*** Opening of Text segment ***

At first, I became fixated on “beating” the other school. The narrative of school competition is compelling. There’s almost a familiar and nostalgic feeling to stories of crosstown rivalries.
However, after a few months of this, competition became unsustainable. It’s hard to maintain that kind of vitriol for any period of time. Instead, I began to look for collaborative opportunities.
In the end, my best collaborators were (and are) the women in my own hallway. By turning to them and focusing on the growth of our students, I’ve been so much happier and more fulfilled. The goal is to help students grow. Collaboration among teachers is one way to achieve that goal. Successful teachers keep collaboration in their hearts, not competition.
Successful Teachers Don’t Pursue Perfection
Maybe it’s because I’m a Virgo, but I tend to be a perfectionist. In college, I wanted all my folders to match my spiral notebooks.

*** Close of Text segment ***
*** Opening of Provided data ***

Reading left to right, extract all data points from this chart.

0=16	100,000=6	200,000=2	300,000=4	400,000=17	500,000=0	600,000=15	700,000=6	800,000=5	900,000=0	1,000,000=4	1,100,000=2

*** Close of Provided data ***

• Exercise instructions:
1. From the teaching essay, reproduce the text from "At first, I" up to and including "of crosstown rivalries.".
2. Decide whether each statement agrees with the teaching essay, answering yes or no and quoting the words that settle it. (a) The writer's focus on competition became unsustainable after a few months. (b) The writer's best collaborators turned out to be teachers at the other school. (c) In college, the writer wanted all the folders to match the spiral notebooks.

• Solved problems:
1.
At first, I became fixated on “beating” the other school. The narrative of school competition is compelling. There’s almost a familiar and nostalgic feeling to stories of crosstown rivalries.

2.
(a) Yes: "after a few months of this, competition became unsustainable."
(b) No: "my best collaborators were (and are) the women in my own hallway."
(c) Yes: "In college, I wanted all my folders to match my spiral notebooks."